The Pipeline Tracing tool observes the scheduling process for a specific query or time period, making it easier to analyze performance and locate bottlenecks.
Usage Steps
1. Record Scheduling Data
Use HTTP interfaces to control whether and how a BE records the scheduling process. These settings only affect the target BE.

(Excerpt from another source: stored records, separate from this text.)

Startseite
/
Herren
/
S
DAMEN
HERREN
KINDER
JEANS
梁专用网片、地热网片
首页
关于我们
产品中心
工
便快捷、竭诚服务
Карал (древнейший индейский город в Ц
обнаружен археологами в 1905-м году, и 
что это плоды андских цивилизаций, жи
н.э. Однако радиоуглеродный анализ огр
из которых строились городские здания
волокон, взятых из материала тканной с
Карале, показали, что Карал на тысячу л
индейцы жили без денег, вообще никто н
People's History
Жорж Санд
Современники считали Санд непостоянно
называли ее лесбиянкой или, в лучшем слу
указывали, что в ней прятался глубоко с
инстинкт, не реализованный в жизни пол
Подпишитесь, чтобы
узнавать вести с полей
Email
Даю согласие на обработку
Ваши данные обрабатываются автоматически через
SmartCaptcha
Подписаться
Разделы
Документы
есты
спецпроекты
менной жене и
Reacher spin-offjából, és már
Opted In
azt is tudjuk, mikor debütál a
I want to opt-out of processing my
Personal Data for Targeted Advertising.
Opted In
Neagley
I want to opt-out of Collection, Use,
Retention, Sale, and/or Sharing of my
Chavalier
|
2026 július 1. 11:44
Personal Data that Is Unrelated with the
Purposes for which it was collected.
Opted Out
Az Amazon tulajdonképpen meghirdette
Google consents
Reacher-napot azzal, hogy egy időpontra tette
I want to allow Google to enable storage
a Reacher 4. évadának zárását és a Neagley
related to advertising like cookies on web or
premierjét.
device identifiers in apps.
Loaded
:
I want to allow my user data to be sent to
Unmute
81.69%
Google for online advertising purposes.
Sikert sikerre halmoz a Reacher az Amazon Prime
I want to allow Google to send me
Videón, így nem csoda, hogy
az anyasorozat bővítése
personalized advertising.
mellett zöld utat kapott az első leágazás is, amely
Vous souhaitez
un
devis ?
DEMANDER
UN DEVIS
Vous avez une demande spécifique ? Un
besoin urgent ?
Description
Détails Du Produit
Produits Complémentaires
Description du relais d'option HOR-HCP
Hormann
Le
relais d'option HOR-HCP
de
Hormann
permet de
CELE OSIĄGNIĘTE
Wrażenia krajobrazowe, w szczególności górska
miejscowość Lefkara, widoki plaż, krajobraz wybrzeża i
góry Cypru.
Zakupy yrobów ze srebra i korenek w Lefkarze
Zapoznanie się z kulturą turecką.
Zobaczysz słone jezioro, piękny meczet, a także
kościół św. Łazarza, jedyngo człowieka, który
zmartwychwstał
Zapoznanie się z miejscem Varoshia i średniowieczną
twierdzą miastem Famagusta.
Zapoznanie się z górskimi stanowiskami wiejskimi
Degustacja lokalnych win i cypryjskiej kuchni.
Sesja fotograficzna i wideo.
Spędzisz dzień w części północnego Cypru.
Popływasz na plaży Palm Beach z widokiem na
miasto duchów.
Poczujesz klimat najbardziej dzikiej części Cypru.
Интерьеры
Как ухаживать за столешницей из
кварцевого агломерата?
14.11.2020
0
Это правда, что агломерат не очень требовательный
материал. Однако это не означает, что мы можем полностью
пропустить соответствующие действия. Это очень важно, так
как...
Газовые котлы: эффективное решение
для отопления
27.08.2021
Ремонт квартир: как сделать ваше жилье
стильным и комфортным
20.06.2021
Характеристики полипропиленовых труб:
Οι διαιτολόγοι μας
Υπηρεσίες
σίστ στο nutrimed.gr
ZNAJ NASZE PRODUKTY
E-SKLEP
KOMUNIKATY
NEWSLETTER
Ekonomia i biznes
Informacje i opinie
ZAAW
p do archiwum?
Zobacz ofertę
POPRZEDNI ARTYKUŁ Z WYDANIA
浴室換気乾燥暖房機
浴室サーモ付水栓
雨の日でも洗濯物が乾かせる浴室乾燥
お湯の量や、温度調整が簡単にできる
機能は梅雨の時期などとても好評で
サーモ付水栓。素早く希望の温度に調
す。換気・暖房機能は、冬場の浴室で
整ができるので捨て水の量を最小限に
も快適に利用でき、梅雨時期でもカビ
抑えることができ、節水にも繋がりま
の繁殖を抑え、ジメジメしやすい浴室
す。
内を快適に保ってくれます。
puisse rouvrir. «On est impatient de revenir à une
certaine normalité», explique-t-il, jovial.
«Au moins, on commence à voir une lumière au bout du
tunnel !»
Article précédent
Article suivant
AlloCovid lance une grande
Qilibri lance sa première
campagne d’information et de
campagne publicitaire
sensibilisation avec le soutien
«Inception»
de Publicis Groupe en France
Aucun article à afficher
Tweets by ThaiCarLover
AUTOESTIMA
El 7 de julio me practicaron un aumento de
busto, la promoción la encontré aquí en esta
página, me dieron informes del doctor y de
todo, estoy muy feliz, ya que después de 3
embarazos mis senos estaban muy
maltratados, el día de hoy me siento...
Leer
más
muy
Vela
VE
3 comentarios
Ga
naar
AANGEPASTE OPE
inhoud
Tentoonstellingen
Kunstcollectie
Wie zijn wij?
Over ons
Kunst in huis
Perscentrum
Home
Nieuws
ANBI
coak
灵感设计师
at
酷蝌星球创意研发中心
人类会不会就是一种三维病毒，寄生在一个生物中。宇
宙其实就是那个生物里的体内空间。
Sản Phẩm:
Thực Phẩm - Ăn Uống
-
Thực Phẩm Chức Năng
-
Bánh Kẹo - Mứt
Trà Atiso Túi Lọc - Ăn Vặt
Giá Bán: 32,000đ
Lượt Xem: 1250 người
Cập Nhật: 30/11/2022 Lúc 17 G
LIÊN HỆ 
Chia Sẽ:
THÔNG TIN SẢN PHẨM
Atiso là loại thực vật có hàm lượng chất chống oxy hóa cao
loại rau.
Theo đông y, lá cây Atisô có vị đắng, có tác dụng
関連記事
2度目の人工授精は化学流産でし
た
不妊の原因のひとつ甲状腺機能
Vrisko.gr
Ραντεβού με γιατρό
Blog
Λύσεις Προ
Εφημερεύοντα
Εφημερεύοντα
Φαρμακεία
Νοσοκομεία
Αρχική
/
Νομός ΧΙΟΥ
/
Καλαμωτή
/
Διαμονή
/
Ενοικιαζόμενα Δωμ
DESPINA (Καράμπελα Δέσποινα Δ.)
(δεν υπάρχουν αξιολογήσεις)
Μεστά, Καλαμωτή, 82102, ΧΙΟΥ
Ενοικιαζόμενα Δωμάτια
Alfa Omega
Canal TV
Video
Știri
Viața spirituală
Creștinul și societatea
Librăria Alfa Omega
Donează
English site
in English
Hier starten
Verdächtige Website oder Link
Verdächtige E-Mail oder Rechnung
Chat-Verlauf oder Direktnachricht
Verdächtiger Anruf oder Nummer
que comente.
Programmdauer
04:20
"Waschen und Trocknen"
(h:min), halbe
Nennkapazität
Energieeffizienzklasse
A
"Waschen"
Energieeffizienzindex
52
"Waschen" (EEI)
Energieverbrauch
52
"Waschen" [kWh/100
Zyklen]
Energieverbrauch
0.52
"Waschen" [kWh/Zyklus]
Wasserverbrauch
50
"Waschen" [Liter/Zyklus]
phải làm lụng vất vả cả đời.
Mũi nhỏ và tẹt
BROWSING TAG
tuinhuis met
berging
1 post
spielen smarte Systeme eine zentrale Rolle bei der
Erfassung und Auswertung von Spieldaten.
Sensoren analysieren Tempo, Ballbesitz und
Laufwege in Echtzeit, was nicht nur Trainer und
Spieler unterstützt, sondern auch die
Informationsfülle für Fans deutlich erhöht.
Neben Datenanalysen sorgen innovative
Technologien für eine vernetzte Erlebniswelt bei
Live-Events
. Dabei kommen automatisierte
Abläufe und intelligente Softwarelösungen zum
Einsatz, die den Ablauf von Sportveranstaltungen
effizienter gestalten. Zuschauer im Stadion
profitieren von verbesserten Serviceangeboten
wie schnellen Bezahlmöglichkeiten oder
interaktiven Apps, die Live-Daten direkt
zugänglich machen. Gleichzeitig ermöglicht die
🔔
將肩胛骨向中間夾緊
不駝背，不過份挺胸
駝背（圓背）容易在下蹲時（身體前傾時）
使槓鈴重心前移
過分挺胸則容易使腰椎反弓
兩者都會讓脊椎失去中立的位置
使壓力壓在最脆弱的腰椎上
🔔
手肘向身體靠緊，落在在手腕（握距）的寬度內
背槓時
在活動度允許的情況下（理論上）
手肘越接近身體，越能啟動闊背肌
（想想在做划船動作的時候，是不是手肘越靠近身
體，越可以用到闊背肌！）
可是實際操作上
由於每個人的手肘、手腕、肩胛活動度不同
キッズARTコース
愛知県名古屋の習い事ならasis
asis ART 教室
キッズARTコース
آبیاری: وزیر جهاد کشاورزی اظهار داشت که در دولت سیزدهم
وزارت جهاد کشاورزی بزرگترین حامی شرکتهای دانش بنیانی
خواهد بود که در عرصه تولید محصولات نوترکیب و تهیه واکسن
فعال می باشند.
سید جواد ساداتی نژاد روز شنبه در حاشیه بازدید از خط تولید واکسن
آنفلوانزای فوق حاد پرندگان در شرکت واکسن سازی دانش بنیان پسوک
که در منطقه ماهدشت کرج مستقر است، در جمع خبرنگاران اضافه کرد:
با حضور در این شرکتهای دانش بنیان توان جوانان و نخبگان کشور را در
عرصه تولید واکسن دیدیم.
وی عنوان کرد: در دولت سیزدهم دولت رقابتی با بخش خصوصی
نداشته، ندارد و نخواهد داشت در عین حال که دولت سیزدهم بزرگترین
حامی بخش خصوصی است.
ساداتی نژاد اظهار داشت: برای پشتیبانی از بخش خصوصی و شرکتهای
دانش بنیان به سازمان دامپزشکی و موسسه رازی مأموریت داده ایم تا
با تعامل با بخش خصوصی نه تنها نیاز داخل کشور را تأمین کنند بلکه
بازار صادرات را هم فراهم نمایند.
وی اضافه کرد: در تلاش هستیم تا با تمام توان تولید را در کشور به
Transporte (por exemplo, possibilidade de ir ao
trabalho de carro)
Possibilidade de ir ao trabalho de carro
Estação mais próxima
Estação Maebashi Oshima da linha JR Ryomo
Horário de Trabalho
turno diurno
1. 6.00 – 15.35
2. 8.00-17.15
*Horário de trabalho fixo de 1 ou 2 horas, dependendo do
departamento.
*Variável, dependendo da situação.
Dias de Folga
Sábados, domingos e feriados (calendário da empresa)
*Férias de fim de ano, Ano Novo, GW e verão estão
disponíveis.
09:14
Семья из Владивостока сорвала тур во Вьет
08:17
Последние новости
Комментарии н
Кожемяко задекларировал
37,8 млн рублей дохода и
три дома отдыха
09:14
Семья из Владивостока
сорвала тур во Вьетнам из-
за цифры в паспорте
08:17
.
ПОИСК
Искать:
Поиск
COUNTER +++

| Purpose | HTTP Command |
|---|---|
| Disable Pipeline Tracing recording | curl -X POST http://{be_host}:{http_port}/api/pipeline/tracing?type=disable |
| Produce one record per query | curl -X POST http://{be_host}:{http_port}/api/pipeline/tracing?type=perquery |
| Produce a tracing record over a fixed period | curl -X POST http://{be_host}:{http_port}/api/pipeline/tracing?type=periodic |
| Set the period length (in seconds) | curl -X POST http://{be_host}:{http_port}/api/pipeline/tracing?dump_interval=60 |
Command examples:
# Disable Pipeline Tracing recording
curl -X POST http://{be_host}:{http_port}/api/pipeline/tracing?type=disable
# Produce one record per query
curl -X POST http://{be_host}:{http_port}/api/pipeline/tracing?type=perquery
# Produce a tracing record over a fixed period
curl -X POST http://{be_host}:{http_port}/api/pipeline/tracing?type=periodic
# Set the period length to 60 seconds
curl -X POST http://{be_host}:{http_port}/api/pipeline/tracing?dump_interval=60
2. Convert the Data Format
The recorded data is written to the log/tracing directory of the corresponding BE. Use the conversion script in doris/tools/pipeline-tracing/ to convert the raw data into a JSON format that Perfetto can load:
cd doris/tools/pipeline-tracing/
python3 origin-to-show.py -s <SOURCE_FILE> -d <DEST>.json
Parameters:
| Parameter | Meaning |
|---|---|
-s <SOURCE_FILE> | Path to the raw tracing file generated by the BE |
-d <DEST>.json | Path to the output JSON file for visualization |
For more detailed usage, see the README.md file in that directory.
3. Visualize in Perfetto
-
Open Perfetto.
-
Click
Open trace fileand select the JSON file generated in the previous step. -
View the scheduling result:

Perfetto can also show how the same Task is scheduled across CPU cores:

FAQ
Q: Where are the tracing files?
They are in the log/tracing directory of the corresponding BE. The file name contains a timestamp and query information.
Q: Does enabling Pipeline Tracing affect performance?
It introduces some overhead. Enable it only during scheduling investigation, and disable it with type=disable once the investigation is complete.